The following describes the login page identification process, the variable-length dynamic authentication code identification process, and the weak password blasting process with reference to fig. 4 to 6, respectively.
First, the login page identification flow is described in detail with reference to fig. 4.
In practical application, the primary work of identity authentication vulnerability scanning is to search a user background login page, and the efficiency of secondary identification by manually specifying or crawling the page is low. Therefore, in the embodiment of the application, the background login page (i.e., the login web page) is intelligently searched based on the fusion framework of the keyword rule matching and the AI classification model, so that the performance of the scanning tool can be greatly improved, i.e., the scanning efficiency and the scanning accuracy are improved.
In the embodiment of the present application, as shown in fig. 4, the login page identification process includes two sub-processes of offline classification model (i.e. the first model) training and online Web page identification. When offline classification model training is performed, a large number of login pages and non-login pages (for example, 13000 login pages and 19000 non-login pages) can be collected and labeled, and the ratio of positive samples to negative samples can be 1: 1.5; then, Chinese and English text features in the page can be respectively extracted, and aiming at the Chinese text features, a NLP tool jieba can be used for carrying out word segmentation and then unified extraction; for the english text feature, the specified text content (i.e. the english text feature) can be extracted by presetting the english keyword set (i.e. the fourth keyword set). Finally, the TextCNN model (i.e., the first model) may be trained based on the extracted Chinese and English feature vectors to obtain optimal network model parameters.

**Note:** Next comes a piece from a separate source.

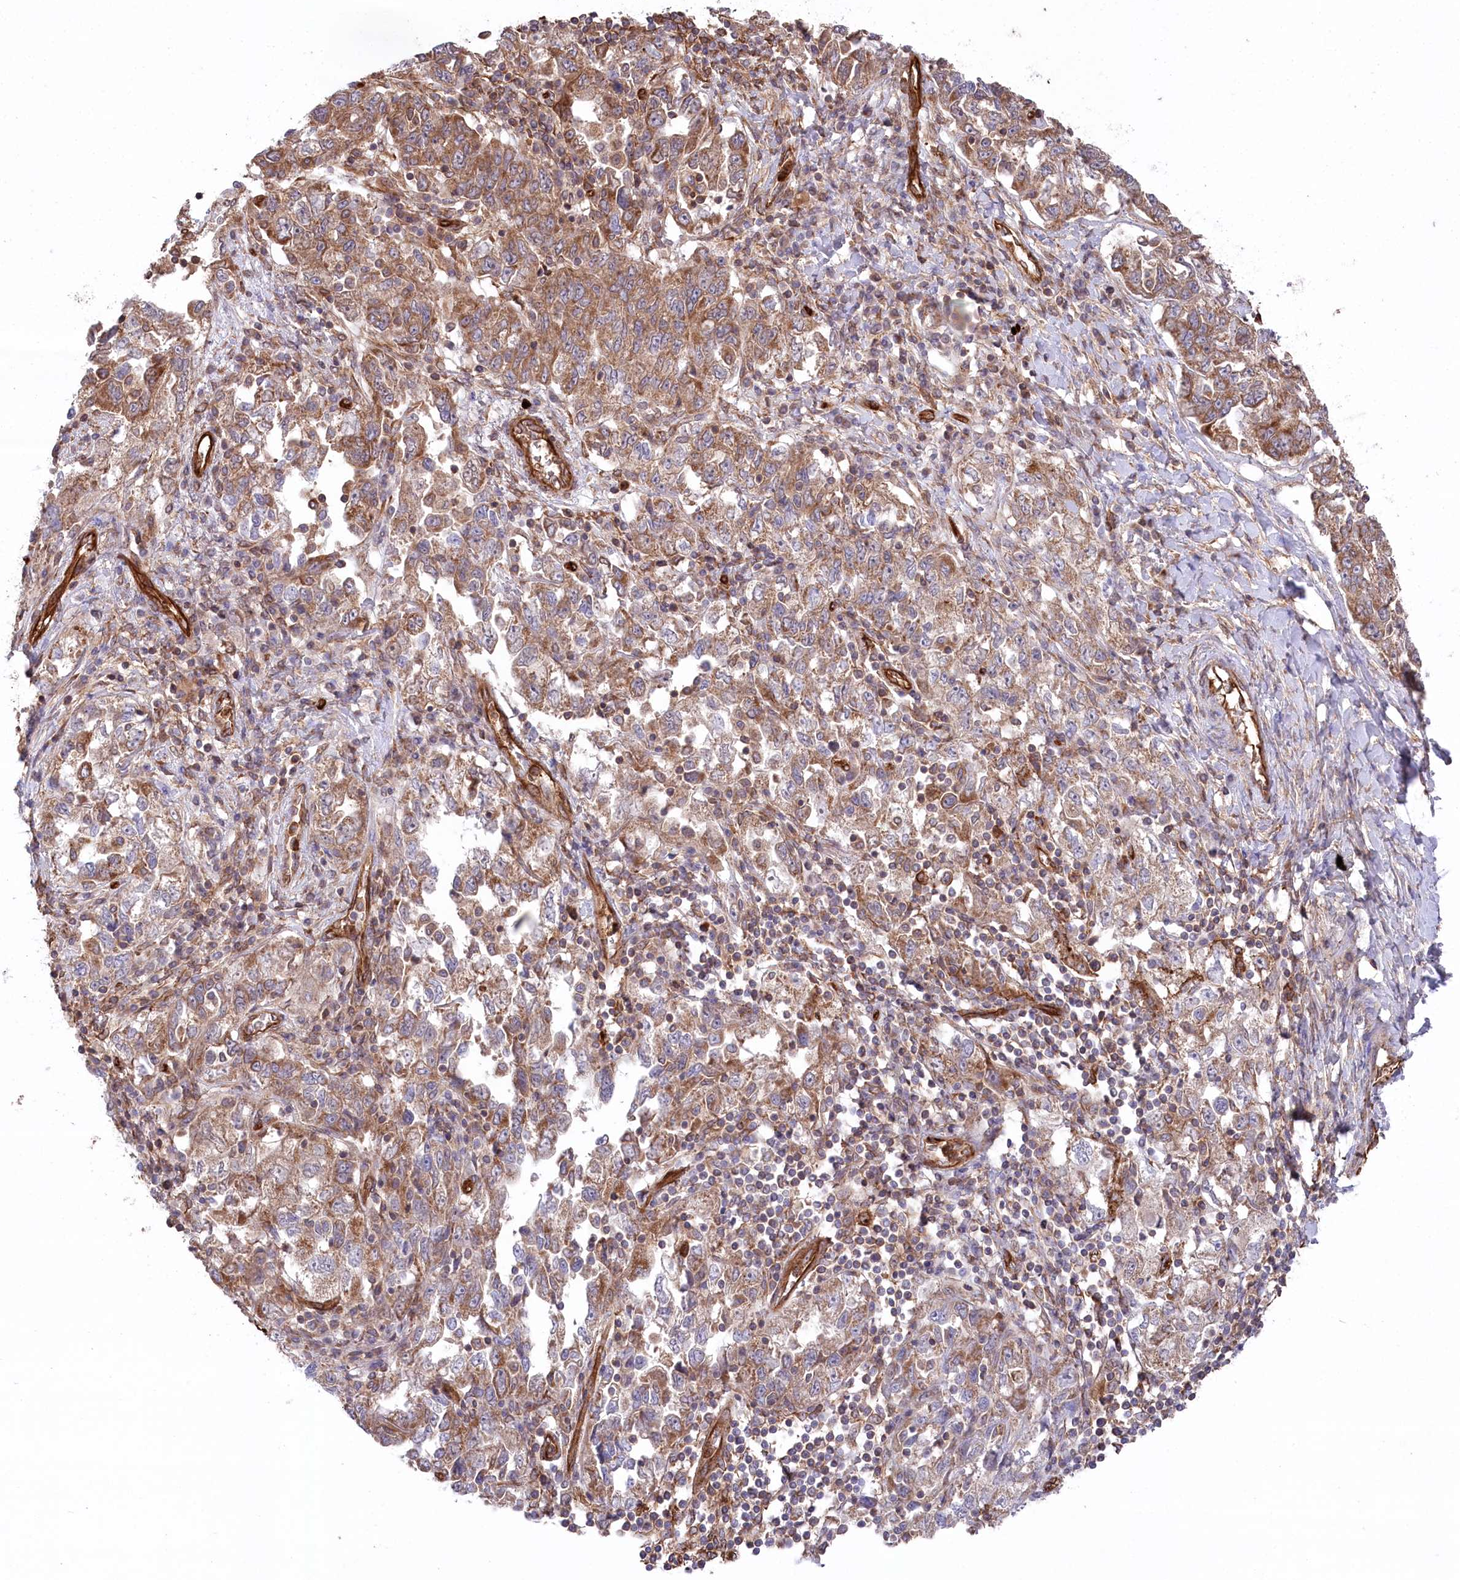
{"staining": {"intensity": "moderate", "quantity": ">75%", "location": "cytoplasmic/membranous"}, "tissue": "ovarian cancer", "cell_type": "Tumor cells", "image_type": "cancer", "snomed": [{"axis": "morphology", "description": "Carcinoma, NOS"}, {"axis": "morphology", "description": "Cystadenocarcinoma, serous, NOS"}, {"axis": "topography", "description": "Ovary"}], "caption": "Approximately >75% of tumor cells in human ovarian cancer show moderate cytoplasmic/membranous protein staining as visualized by brown immunohistochemical staining.", "gene": "MTPAP", "patient": {"sex": "female", "age": 69}}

In the application embodiment, when the online Web page is identified, because the login page usually has specific symbolic keywords, such as "login", "password", "login", and "password", etc., in consideration of the balance between the final detection effect (i.e., the accuracy of the detection result) and the scanning performance (i.e., the scanning efficiency), the application embodiment provides a dual identification mode with priority given to regular matching of the keywords and bottom of the AI classification model, and fully exerts the advantages of high matching speed of the keywords and accurate AI identification.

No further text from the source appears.